WASHINGTON, April 15 (Xinhua) -- Global debt is estimated to increase by 13 percentage points to reach 96.4 percent of gross domestic product (GDP) in 2020, as the COVID-19 pandemic leads to higher spending and plunging revenues, the International Monetary Fund (IMF) said Wednesday.
The pandemic and the associated lockdowns have led to increases in debt and deficits beyond those recorded during the global financial crisis, Vitor Gaspar, director of the IMF's fiscal affairs department, said at a virtual press conference on the newly released biannual Fiscal Monitor.
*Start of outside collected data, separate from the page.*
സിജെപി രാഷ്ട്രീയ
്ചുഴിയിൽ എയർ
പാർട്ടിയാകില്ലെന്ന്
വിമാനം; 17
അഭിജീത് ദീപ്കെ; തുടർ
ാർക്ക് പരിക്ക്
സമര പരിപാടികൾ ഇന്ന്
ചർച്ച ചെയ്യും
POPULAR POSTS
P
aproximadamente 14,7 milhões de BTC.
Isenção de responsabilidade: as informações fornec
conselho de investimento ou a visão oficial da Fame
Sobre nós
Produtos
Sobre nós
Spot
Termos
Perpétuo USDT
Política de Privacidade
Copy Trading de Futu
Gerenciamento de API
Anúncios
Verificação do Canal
"The increase in debt is a necessary consequence of the fiscal actions taken to fight the pandemic," Gaspar told Xinhua in a recent written interview. "As the pandemic abates and the economy recovers, hopefully in 2021, public debt ratios should stabilize again, albeit at higher levels."
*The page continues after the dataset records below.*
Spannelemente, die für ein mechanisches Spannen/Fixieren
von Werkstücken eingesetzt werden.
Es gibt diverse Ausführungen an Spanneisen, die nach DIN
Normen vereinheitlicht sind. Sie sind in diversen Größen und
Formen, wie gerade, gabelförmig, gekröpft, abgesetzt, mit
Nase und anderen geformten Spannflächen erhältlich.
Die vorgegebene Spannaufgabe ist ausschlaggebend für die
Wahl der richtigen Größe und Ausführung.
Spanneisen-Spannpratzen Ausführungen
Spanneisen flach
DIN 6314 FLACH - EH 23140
The IMF official encouraged policymakers to "do whatever it takes" in times of emergency but "make sure to keep the receipts."
He noted that countries have taken fiscal actions amounting to about 8 trillion U.S. dollars so far to contain the pandemic and its damage to the economy, with Group of 20 (G20) countries taking the lead.
In the new World Economic Outlook (WEO) report released Tuesday, the IMF projected that the global economy is on track to contract by 3 percent in 2020 as a result of the COVID-19 pandemic, calling it the worse recession since the Great Depression in the 1930s.